If you're a writer you will always write, regardless of word count, of submision or publication, regardless of whether anyone ever reads it. You will always write.

 

Great stuff Robinski.  I agree completely.  I've been pounding away at it each day and am having an absolute blast feeling it progress.  I took a break after Human Gods to work on programming interests, work, and school.  But I'm back to writing, and hope to make it a habit.

 

As a note on something I find interesting about writing (for me).  Oftentimes I'll have the chapter plotted out in a collection of sentences that describe what I want the character to do.  Then during the actual writing it becomes less of just describing those events and more of discovering how my characters are going to accomplish them in the moment.  No idea if what I just wrote makes sense at all.  But it's something that I've been feeling for a while.  Good or bad.  It's an odd feeling.  

Posted

It certainly does to me. I start each project with a sketch of the character, their background and motivations, and also a plot outline of where I think things will go - but they don't always go there in the course of the book. Sometimes characters don't do what you want them to do or in the way you think they'll do it, and it's just plain weird, but fun!

Posted

As a note on something I find interesting about writing (for me).  Oftentimes I'll have the chapter plotted out in a collection of sentences that describe what I want the character to do.  Then during the actual writing it becomes less of just describing those events and more of discovering how my characters are going to accomplish them in the moment.  No idea if what I just wrote makes sense at all.  But it's something that I've been feeling for a while.  Good or bad.  It's an odd feeling.  

 

Yep--I do something similar.  I start with a general outline and character description, then as I write, I'm adding little sentences here and there of places I want to go during the story.  Of course sometimes the characters have different ideas...

 

 

My first novel took me 10 years to finish and another 3 to revise. It's currently 225,000 words and I'll never submit it because I know it's not publishable. I learned that from my first 3 months listening to Writing Excuses. Now my writing log tells me I'm at 943,000 words all-in (roughly - I've been writing a long time, kids).
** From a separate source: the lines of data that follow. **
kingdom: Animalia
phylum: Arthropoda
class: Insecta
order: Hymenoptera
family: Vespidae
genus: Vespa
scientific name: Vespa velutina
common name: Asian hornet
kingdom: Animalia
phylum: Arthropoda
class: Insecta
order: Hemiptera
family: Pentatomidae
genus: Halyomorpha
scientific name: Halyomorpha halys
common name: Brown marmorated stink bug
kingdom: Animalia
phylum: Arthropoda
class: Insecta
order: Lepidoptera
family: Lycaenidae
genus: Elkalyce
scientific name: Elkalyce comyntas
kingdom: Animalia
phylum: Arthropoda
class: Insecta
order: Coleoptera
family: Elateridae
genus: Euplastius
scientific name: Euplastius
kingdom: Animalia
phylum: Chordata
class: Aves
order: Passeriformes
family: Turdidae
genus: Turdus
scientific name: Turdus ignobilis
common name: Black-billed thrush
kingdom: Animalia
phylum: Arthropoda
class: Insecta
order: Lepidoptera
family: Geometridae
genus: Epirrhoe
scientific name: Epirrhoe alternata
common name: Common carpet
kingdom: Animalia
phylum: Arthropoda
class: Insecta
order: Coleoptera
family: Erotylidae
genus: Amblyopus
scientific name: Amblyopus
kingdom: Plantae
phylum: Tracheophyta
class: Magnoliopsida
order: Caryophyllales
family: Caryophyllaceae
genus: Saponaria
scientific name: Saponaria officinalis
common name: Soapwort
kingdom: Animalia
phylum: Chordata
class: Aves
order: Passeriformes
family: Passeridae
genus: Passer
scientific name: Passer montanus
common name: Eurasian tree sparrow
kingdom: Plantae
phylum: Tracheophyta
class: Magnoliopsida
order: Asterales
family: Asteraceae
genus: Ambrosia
I've learned an absolutel ton(ne), but I know I'll never stop learning, or stop writing.

 

Sounds very familiar.  My first novel (the original version of Seeds of Dissolution, which also took about 10 years) was 204,000 words and also unpublishable.  I don't have a complete writing log, but a quick tally of all the pieces I've written totals to around 726,000 words.  Maybe 750,000 if you include rewrites and other bits and pieces.

So when we hit a million we automatically get published, right?  That's how it works?

Posted

So when we hit a million we automatically get published, right?  That's how it works?

 

That's my understanding, I've written my letter of resignation and planned how to spend my first million, all I need to do now is copy and paste my last completed project, then search and replace the names.

 

I'll recommend you to my agent and publisher.

 

(lmao)

  • 4 weeks later...
Posted

Hey Mandamon, sorry for being late to this but I want to start from the beginning. I've avoided all other comments in order to give an unbiased critique.

 

I'm getting a serious Sanderson-vibe here, which I love. Especially the whole hair thing. Excellent world-building, I must say I'm intrigued. The only issues I've spotted are mostly small things. 

 

For example, "He wasn't too swift." isn't grammatically correct, and is clunky.

 

Another would be, ""What could it be?  Can it help us?"  Kisare rolled her eyes". Having 'Kisare' right after Bel speaks is a bit confusing. I thought it was her speaking. I was kind of thrown, and had to read it a couple of times. It broke my immersion a tad.

 

The runaway slave's punishment was brutal. Made me wince, but I liked it. Really got across how harsh their lives are.

 

The hollow thump got me hooked, too. And combined with the noble's cruelty, I want it to be something that helps them escape, or rise up. The important part is that I want it to be something, which shows I've become invested. I'll read the next part, and comment on your other post.